To help with this task, UTMB chose FlexSim HC to create a 3D simulation model of the move conditions. Building the model helped them identify any potential problems that could occur during the move and allowed them to study possible solutions to these problems—all within a risk-free virtual environment. The model also helped them determine the optimal number of staff members needed for the move and predict how long the move would actually take.
Solving problems before they arise
Since the completion time could vary based on delays, UTMB considered a wide range of impediments that could be experienced during the move. Using data gathered from several practice moves, they were able to see delays and bottlenecks at every stage in the journey, and even see how delay in one unit would affect other units and the total move time.

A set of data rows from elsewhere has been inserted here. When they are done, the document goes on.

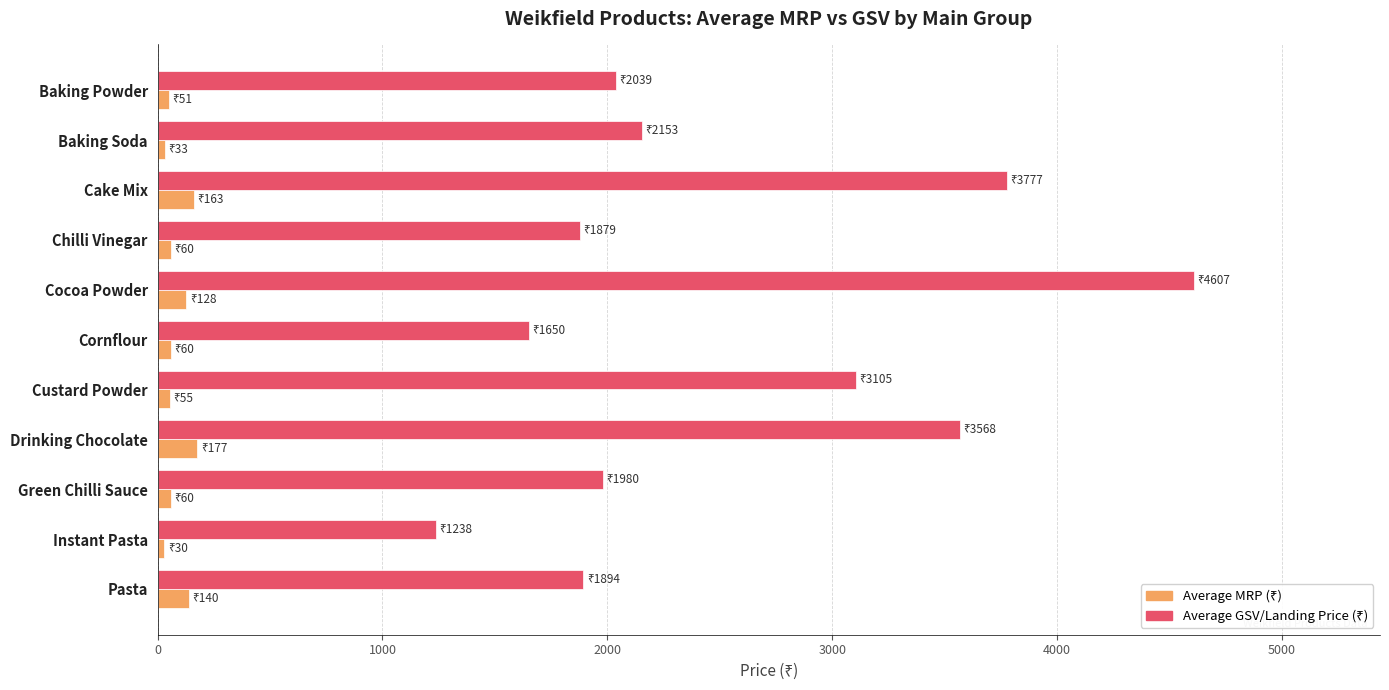

Which label corresponds to the largest value in the chart?

Cocoa Powder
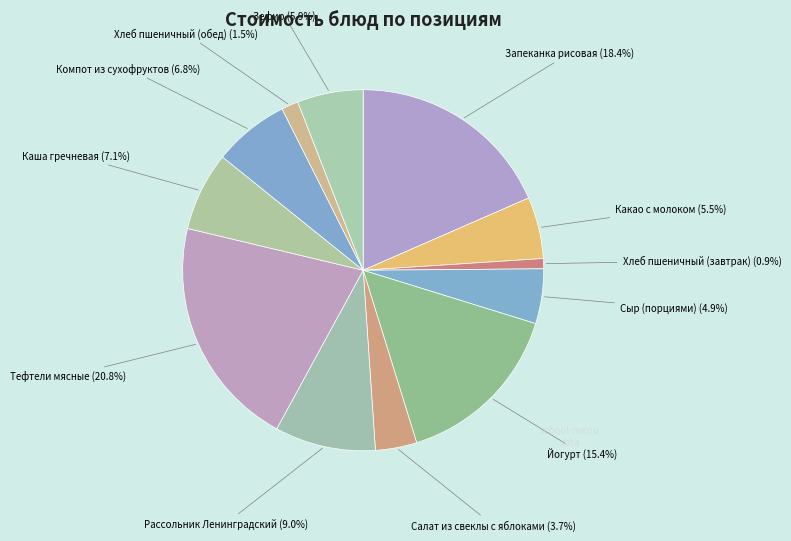

Which slice is the smallest?

Хлеб пшеничный (завтрак)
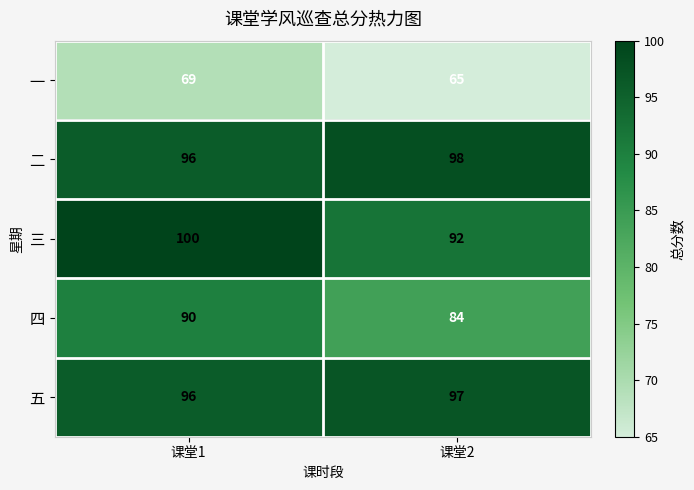

At which category is the sum across all series the highest?

课堂1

What did they learn? The move could be completed in six hours and five minutes with no delays, with the model predicting alternate finish times based on several delayed scenarios.
Maximizing valuable human resources
Since staff time is the main resource UTMB would expend during the move, it was critical to find the right number of move teams. These teams consisted of transportation and equipment staff led by either a physician and a nurse (for critical patients) or two nurses (for non-critical patients). UTMB experimented with different configurations and found that five teams were ideal for the situation. Simulations run in FlexSim HC showed that, while four teams could have handled the move, five teams ensured there would be no down time.
Predicting a successful outcome
The actual move started at 7:00 AM and was completed at 1:35 PM, just six hours and thirty-five minutes from when it began. This was consistent with the model’s predicted finish time of between 1:15 PM and 1:39 PM based on a 3-4% delay, which resulted from patients not being ready; fortunately, they had already considered delay probabilities for the move which didn’t actually occur. Besides validating the move plan and predicting the final time, this model has several additional and important benefits. First, by finishing early, working hours were saved for the several dozen staff members involved in the move, as well as the staff at the new building who were asked to work a double shift. And UTMB now has the skeleton of an accurate model of their system that can be used in future situations.